Chart 4: A stronger China typically leads to higher AU commodity prices 


But is unlikely to prevent further weakness in the near term

It's unlikely though that firmer commodities can prevent further A$ weakness in the near term. Firstly, the rolling 3yr correlations suggest commodities are not as an important driver of the A$ now compared to a few years ago, see the fifth chart below. It's also noteworthy that the China uplift is not boosting imports from Australia, at least not at this stage of the upswing. Chart 6 overlays China aggregate funding momentum, with import growth from Australia. Trade tensions between Australia and China have risen a notch, there were reports earlier in the week around China banning Australian coal imports, while today there were reports that Australian cotton exports to China could be affected (see this link).
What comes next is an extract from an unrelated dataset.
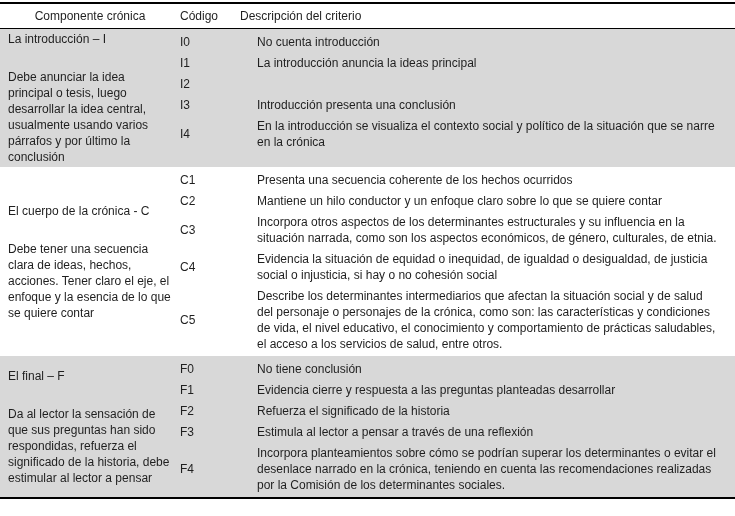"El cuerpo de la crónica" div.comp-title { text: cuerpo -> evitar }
Tensions can ease as quickly as they risen but the market may remain cautious in the near term around extrapolating a stronger China activity into higher AUD levels.

Chart 5: Commodity price correlation with the A$ has fallen in the past 12 months



Chart 6: China uplift not boosting imports from Australia yet


The final points we would note are around fair value. Even if commodity prices hold at current levels, fair value can still drop via lower yield differentials. The shift in yield differentials to date this month has knocked off half an AUD cent from fair value. If the yield differential drops another 10bps this month it will translate into slightly larger than 1c off fair value. If the level of fair value is coming down it typically coincides with weaker AUD levels, even if the actual level of fair value is above the prevailing level of spot. The second factor is that the gap between fair value and spot for AUD is still modest by historical standards. Hence, we can see greater divergence before 'value' is seen in being long the AUD.